The pro-life bill is one of the ways lawmakers hope to provide at least some dignity to unborn babies while Roe v. Wade remains. Last year, state lawmakers passed a heartbeat law to protect unborn babies by banning almost all abortions in Tennessee. However, a federal court blocked the law.

Legislation requiring the burial or cremation of aborted babies ensures that abortion facilities are appropriately disposing of their bodies. It also helps to prevent abortion facilities from selling aborted babies’ body parts.

Tennessee is the 12th state to enact such requirements.

A few abortion activists and Democrat lawmakers criticized the bill prior to the vote. According to the local news, state Rep. London Lamar, D-Memphis, argued that the government should not legislate “women’s reproductive choices.” A small group of abortion activists also held a protest Wednesday in the state Capitol.

Growing evidence indicates that these laws are needed.
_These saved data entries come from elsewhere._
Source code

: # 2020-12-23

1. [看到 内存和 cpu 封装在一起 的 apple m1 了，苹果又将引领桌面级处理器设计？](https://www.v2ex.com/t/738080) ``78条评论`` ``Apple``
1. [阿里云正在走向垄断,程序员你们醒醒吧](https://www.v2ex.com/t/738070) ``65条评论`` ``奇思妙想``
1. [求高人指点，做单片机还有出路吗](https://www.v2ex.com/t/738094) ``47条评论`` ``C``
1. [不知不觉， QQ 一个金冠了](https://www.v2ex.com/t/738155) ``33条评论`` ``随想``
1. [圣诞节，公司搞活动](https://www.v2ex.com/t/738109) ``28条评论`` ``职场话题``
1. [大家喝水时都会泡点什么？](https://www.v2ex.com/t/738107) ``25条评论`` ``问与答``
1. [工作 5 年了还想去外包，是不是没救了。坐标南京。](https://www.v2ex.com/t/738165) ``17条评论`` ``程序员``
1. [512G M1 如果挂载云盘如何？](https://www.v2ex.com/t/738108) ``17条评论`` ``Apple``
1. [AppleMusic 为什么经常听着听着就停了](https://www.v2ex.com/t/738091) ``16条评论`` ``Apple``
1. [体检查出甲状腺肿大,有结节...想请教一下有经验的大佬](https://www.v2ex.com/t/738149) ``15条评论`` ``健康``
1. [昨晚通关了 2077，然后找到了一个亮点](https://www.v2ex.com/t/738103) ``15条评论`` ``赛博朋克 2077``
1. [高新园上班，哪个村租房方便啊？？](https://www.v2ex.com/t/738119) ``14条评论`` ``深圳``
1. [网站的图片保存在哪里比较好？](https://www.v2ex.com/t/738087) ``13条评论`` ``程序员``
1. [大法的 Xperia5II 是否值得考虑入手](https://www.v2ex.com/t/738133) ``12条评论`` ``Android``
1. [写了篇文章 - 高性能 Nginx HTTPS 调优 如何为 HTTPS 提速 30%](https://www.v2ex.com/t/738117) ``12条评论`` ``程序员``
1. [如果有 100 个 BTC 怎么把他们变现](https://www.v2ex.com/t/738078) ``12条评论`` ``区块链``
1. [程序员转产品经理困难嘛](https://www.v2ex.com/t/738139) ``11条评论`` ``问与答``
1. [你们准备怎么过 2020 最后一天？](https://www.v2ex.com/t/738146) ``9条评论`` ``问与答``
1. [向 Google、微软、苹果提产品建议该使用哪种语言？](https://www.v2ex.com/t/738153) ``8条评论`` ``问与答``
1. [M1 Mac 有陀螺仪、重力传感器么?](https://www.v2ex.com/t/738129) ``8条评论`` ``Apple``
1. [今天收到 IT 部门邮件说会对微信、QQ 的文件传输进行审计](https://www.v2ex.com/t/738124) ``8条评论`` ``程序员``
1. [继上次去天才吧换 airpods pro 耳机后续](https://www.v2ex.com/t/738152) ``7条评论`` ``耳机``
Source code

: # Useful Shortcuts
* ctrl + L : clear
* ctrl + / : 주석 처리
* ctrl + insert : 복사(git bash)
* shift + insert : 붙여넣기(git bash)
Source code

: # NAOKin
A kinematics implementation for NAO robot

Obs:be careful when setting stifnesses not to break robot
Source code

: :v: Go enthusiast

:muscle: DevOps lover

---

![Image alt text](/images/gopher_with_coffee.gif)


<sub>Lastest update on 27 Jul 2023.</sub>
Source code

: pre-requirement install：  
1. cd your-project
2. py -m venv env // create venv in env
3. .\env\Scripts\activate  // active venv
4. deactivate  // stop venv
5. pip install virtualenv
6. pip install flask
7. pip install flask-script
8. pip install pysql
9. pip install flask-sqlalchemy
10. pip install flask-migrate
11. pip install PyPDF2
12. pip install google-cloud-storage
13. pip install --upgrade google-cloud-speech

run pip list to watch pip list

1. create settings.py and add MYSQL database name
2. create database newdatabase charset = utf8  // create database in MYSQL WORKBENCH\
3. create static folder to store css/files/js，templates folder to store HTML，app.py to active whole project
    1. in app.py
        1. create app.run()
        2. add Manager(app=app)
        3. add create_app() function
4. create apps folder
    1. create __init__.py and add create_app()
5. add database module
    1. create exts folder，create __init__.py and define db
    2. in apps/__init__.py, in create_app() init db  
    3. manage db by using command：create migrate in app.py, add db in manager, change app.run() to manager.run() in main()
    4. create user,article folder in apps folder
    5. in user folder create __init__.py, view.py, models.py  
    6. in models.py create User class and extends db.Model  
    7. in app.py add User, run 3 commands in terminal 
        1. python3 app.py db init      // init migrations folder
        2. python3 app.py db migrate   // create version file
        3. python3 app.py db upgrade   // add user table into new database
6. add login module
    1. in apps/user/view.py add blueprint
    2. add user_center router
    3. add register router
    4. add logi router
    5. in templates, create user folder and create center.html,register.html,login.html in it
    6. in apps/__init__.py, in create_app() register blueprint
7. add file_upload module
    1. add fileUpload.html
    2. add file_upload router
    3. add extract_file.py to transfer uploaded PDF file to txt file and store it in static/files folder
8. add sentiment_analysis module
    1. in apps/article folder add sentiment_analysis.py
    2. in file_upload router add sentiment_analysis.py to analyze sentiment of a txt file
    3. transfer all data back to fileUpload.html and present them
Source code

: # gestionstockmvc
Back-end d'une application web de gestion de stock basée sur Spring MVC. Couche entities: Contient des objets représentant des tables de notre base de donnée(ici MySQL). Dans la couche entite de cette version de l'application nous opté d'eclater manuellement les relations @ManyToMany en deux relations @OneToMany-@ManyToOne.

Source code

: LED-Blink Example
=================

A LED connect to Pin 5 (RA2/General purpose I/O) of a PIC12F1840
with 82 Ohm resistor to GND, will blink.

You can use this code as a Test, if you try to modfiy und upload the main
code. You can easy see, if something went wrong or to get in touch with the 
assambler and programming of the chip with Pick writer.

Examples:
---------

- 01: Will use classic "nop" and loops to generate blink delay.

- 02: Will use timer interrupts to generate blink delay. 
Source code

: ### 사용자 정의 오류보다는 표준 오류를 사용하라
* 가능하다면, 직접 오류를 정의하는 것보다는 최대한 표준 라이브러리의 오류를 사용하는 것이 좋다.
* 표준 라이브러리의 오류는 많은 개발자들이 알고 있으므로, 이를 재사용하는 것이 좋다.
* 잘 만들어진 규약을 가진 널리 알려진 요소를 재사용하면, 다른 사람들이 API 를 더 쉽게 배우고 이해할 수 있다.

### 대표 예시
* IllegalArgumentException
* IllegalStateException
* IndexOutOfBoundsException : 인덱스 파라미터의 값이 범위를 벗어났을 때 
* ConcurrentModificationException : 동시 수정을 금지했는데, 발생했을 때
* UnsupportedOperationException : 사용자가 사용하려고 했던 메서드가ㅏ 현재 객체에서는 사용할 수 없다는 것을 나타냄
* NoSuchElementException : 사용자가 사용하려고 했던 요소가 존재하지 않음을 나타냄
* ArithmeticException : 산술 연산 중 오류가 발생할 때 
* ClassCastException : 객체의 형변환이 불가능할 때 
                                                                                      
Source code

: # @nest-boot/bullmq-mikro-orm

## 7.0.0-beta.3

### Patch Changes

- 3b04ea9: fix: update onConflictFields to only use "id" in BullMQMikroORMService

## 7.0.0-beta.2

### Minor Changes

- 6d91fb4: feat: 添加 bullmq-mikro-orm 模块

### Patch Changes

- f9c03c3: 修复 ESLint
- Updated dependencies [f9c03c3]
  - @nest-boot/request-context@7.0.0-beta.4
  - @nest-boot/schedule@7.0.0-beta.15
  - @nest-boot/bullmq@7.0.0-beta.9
A number of states took action in the wake of viral undercover videos that exposed top officials at Planned Parenthood negotiating the prices of aborted babies’ body parts. The Center for Medical Progress investigation resulted in two California companies being shut down for selling aborted baby body parts.

Indiana was one of the first to pass a law requiring the dignified disposition of aborted babies’ bodies. The abortion industry challenged the law, but Indiana won a victory at the U.S. Supreme Court in 2019.

A gruesome discovery inside a late Indiana abortionist’s garage further demonstrated the need for such laws. In the fall of 2019, authorities found 2,246 preserved remains of aborted babies stored in boxes in late Indiana abortionist Ulrich Klopfer’s garage in Illinois. A few weeks later, they found 165 more babies’ remains in a vehicle stored on one of his properties. Klopfer’s family reported finding the remains shortly after he died.